(Plain-text document sources)
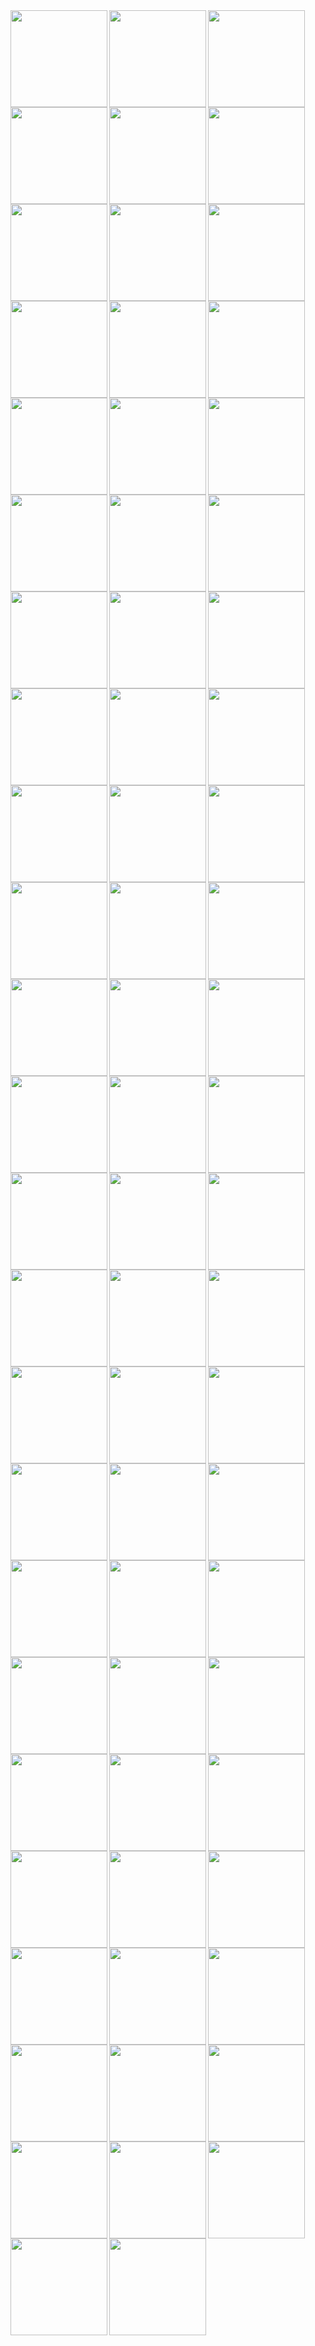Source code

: <img align="left" height="155" width="155" src="https://i.redd.it/1vpo884zwaic1.gif"/>
<img align="left" height="155" width="155" src="https://i.redd.it/1vpo884zwaic1.gif"/>
<img align="left" height="155" width="155" src="https://i.redd.it/1vpo884zwaic1.gif"/>
<img align="left" height="155" width="155" src="https://i.redd.it/1vpo884zwaic1.gif"/>
<img align="left" height="155" width="155" src="https://i.redd.it/1vpo884zwaic1.gif"/>
<img align="left" height="155" width="155" src="https://i.redd.it/1vpo884zwaic1.gif"/>
<img align="left" height="155" width="155" src="https://i.redd.it/1vpo884zwaic1.gif"/>
<img align="left" height="155" width="155" src="https://i.redd.it/1vpo884zwaic1.gif"/>
<img align="left" height="155" width="155" src="https://i.redd.it/1vpo884zwaic1.gif"/>
<img align="left" height="155" width="155" src="https://i.redd.it/1vpo884zwaic1.gif"/>
<img align="left" height="155" width="155" src="https://i.redd.it/1vpo884zwaic1.gif"/>
<img align="left" height="155" width="155" src="https://i.redd.it/1vpo884zwaic1.gif"/>
<img align="left" height="155" width="155" src="https://i.redd.it/1vpo884zwaic1.gif"/>
<img align="left" height="155" width="155" src="https://i.redd.it/1vpo884zwaic1.gif"/>
<img align="left" height="155" width="155" src="https://i.redd.it/1vpo884zwaic1.gif"/>
<img align="left" height="155" width="155" src="https://i.redd.it/1vpo884zwaic1.gif"/>
<img align="left" height="155" width="155" src="https://i.redd.it/1vpo884zwaic1.gif"/>
<img align="left" height="155" width="155" src="https://i.redd.it/1vpo884zwaic1.gif"/>
<img align="left" height="155" width="155" src="https://i.redd.it/1vpo884zwaic1.gif"/>
<img align="left" height="155" width="155" src="https://i.redd.it/1vpo884zwaic1.gif"/>
<img align="left" height="155" width="155" src="https://i.redd.it/1vpo884zwaic1.gif"/>
<img align="left" height="155" width="155" src="https://i.redd.it/1vpo884zwaic1.gif"/>
<img align="left" height="155" width="155" src="https://i.redd.it/1vpo884zwaic1.gif"/>
<img align="left" height="155" width="155" src="https://i.redd.it/1vpo884zwaic1.gif"/>
<img align="left" height="155" width="155" src="https://i.redd.it/1vpo884zwaic1.gif"/>
<img align="left" height="155" width="155" src="https://i.redd.it/1vpo884zwaic1.gif"/>
<img align="left" height="155" width="155" src="https://i.redd.it/1vpo884zwaic1.gif"/>
<img align="left" height="155" width="155" src="https://i.redd.it/1vpo884zwaic1.gif"/>
<img align="left" height="155" width="155" src="https://i.redd.it/1vpo884zwaic1.gif"/>
<img align="left" height="155" width="155" src="https://i.redd.it/1vpo884zwaic1.gif"/>
<img align="left" height="155" width="155" src="https://i.redd.it/1vpo884zwaic1.gif"/>
<img align="left" height="155" width="155" src="https://i.redd.it/1vpo884zwaic1.gif"/>
<img align="left" height="155" width="155" src="https://i.redd.it/1vpo884zwaic1.gif"/>
<img align="left" height="155" width="155" src="https://i.redd.it/1vpo884zwaic1.gif"/>
<img align="left" height="155" width="155" src="https://i.redd.it/1vpo884zwaic1.gif"/>
<img align="left" height="155" width="155" src="https://i.redd.it/1vpo884zwaic1.gif"/>
<img align="left" height="155" width="155" src="https://i.redd.it/1vpo884zwaic1.gif"/>
<img align="left" height="155" width="155" src="https://i.redd.it/1vpo884zwaic1.gif"/>
<img align="left" height="155" width="155" src="https://i.redd.it/1vpo884zwaic1.gif"/>
<img align="left" height="155" width="155" src="https://i.redd.it/1vpo884zwaic1.gif"/>
<img align="left" height="155" width="155" src="https://i.redd.it/1vpo884zwaic1.gif"/>
<img align="left" height="155" width="155" src="https://i.redd.it/1vpo884zwaic1.gif"/>
<img align="left" height="155" width="155" src="https://i.redd.it/1vpo884zwaic1.gif"/>
<img align="left" height="155" width="155" src="https://i.redd.it/1vpo884zwaic1.gif"/>
<img align="left" height="155" width="155" src="https://i.redd.it/1vpo884zwaic1.gif"/>
<img align="left" height="155" width="155" src="https://i.redd.it/1vpo884zwaic1.gif"/>
<img align="left" height="155" width="155" src="https://i.redd.it/1vpo884zwaic1.gif"/>
<img align="left" height="155" width="155" src="https://i.redd.it/1vpo884zwaic1.gif"/>
<img align="left" height="155" width="155" src="https://i.redd.it/1vpo884zwaic1.gif"/>
<img align="left" height="155" width="155" src="https://i.redd.it/1vpo884zwaic1.gif"/>
<img align="left" height="155" width="155" src="https://i.redd.it/1vpo884zwaic1.gif"/>
<img align="left" height="155" width="155" src="https://i.redd.it/1vpo884zwaic1.gif"/>
<img align="left" height="155" width="155" src="https://i.redd.it/1vpo884zwaic1.gif"/>
<img align="left" height="155" width="155" src="https://i.redd.it/1vpo884zwaic1.gif"/>
<img align="left" height="155" width="155" src="https://i.redd.it/1vpo884zwaic1.gif"/>
<img align="left" height="155" width="155" src="https://i.redd.it/1vpo884zwaic1.gif"/>
<img align="left" height="155" width="155" src="https://i.redd.it/1vpo884zwaic1.gif"/>
<img align="left" height="155" width="155" src="https://i.redd.it/1vpo884zwaic1.gif"/>
<img align="left" height="155" width="155" src="https://i.redd.it/1vpo884zwaic1.gif"/>
<img align="left" height="155" width="155" src="https://i.redd.it/1vpo884zwaic1.gif"/>
<img align="left" height="155" width="155" src="https://i.redd.it/1vpo884zwaic1.gif"/>
<img align="left" height="155" width="155" src="https://i.redd.it/1vpo884zwaic1.gif"/>
<img align="left" height="155" width="155" src="https://i.redd.it/1vpo884zwaic1.gif"/>
<img align="left" height="155" width="155" src="https://i.redd.it/1vpo884zwaic1.gif"/>
<img align="left" height="155" width="155" src="https://i.redd.it/1vpo884zwaic1.gif"/>
<img align="left" height="155" width="155" src="https://i.redd.it/1vpo884zwaic1.gif"/>
<img align="left" height="155" width="155" src="https://i.redd.it/1vpo884zwaic1.gif"/>
<img align="left" height="155" width="155" src="https://i.redd.it/1vpo884zwaic1.gif"/>
<img align="left" height="155" width="155" src="https://i.redd.it/1vpo884zwaic1.gif"/>
<img align="left" height="155" width="155" src="https://i.redd.it/1vpo884zwaic1.gif"/>
<img align="left" height="155" width="155" src="https://i.redd.it/1vpo884zwaic1.gif"/>
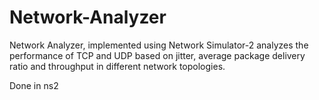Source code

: # Network-Analyzer
Network Analyzer​, implemented using Network Simulator-2 analyzes the performance of TCP and UDP based on jitter, average package delivery ratio and throughput in different network topologies.

Done in ns2

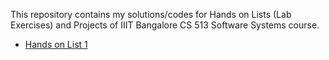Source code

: This repository contains my solutions/codes for Hands on Lists (Lab Exercises) and Projects of IIIT Bangalore CS 513 Software Systems course.

- [Hands on List 1](./SS_HL1/Hands-on_List_1.pdf)
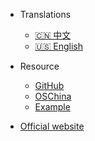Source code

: - Translations
  - [🇨🇳 中文](/zh-cn/)
  - [🇺🇸 English](/)
- Resource
  - [GitHub](https://github.com/cloudoptlab/)
  - [OSChina](https://gitee.com/cloudopt/cloudopt-next)
  - [Example](https://github.com/cloudoptlab/cloudopt-next-example)

- [Official website](https://www.cloudopt.net)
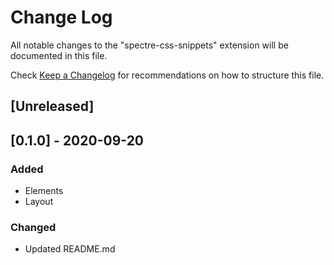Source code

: # Change Log

All notable changes to the "spectre-css-snippets" extension will be documented in this file.

Check [Keep a Changelog](http://keepachangelog.com/) for recommendations on how to structure this file.

## [Unreleased]

## [0.1.0] - 2020-09-20

### Added

- Elements
- Layout

### Changed

- Updated README.md
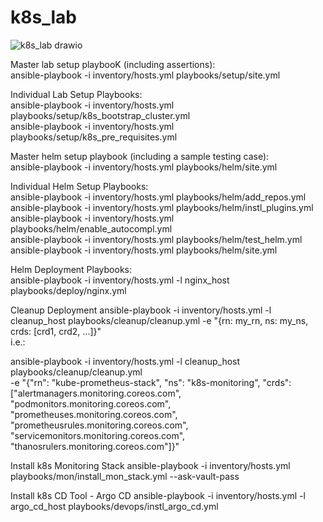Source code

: # k8s_lab

![k8s_lab drawio](https://github.com/user-attachments/assets/5c041008-e3b1-4406-a715-a07975706e61)

Master lab setup playbooK (including assertions): </br>
ansible-playbook -i inventory/hosts.yml playbooks/setup/site.yml </br>

Individual Lab Setup Playbooks: </br>
ansible-playbook -i inventory/hosts.yml playbooks/setup/k8s_bootstrap_cluster.yml </br>
ansible-playbook -i inventory/hosts.yml playbooks/setup/k8s_pre_requisites.yml </br>

Master helm setup playbook (including a sample testing case): </br>
ansible-playbook -i inventory/hosts.yml playbooks/helm/site.yml </br>

Individual Helm Setup Playbooks: </br>
ansible-playbook -i inventory/hosts.yml playbooks/helm/add_repos.yml </br>
ansible-playbook -i inventory/hosts.yml playbooks/helm/instl_plugins.yml </br>
ansible-playbook -i inventory/hosts.yml playbooks/helm/enable_autocompl.yml  </br>
ansible-playbook -i inventory/hosts.yml playbooks/helm/test_helm.yml  </br>
ansible-playbook -i inventory/hosts.yml playbooks/helm/site.yml  </br>

Helm Deployment Playbooks: </br>
ansible-playbook -i inventory/hosts.yml -l nginx_host playbooks/deploy/nginx.yml </br>

Cleanup Deployment
ansible-playbook -i inventory/hosts.yml -l cleanup_host playbooks/cleanup/cleanup.yml -e "{rn: my_rn, ns: my_ns, crds: [crd1, crd2, ...]}" </br>
i.e.: </br> 

ansible-playbook -i inventory/hosts.yml -l cleanup_host playbooks/cleanup/cleanup.yml \
-e "{\"rn\": \"kube-prometheus-stack\", \"ns\": \"k8s-monitoring\", \"crds\": [\"alertmanagers.monitoring.coreos.com\", \"podmonitors.monitoring.coreos.com\", \"prometheuses.monitoring.coreos.com\", \"prometheusrules.monitoring.coreos.com\", \"servicemonitors.monitoring.coreos.com\", \"thanosrulers.monitoring.coreos.com\"]}" </br>

Install k8s Monitoring Stack
ansible-playbook -i inventory/hosts.yml playbooks/mon/install_mon_stack.yml --ask-vault-pass </br>

Install k8s CD Tool - Argo CD
ansible-playbook -i inventory/hosts.yml -l argo_cd_host playbooks/devops/instl_argo_cd.yml </br>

INSTRUCTIONS FOR THE TASK —
Exactly the lines above from the one with "Master helm setup" to the one with "-i inventory/hosts.yml playbooks/helm/enable_autocompl.yml", both included, are to be quoted; leave the rest out.

PROBLEM SOLUTION —
Master helm setup playbook (including a sample testing case): </br>
ansible-playbook -i inventory/hosts.yml playbooks/helm/site.yml </br>

Individual Helm Setup Playbooks: </br>
ansible-playbook -i inventory/hosts.yml playbooks/helm/add_repos.yml </br>
ansible-playbook -i inventory/hosts.yml playbooks/helm/instl_plugins.yml </br>
ansible-playbook -i inventory/hosts.yml playbooks/helm/enable_autocompl.yml  </br>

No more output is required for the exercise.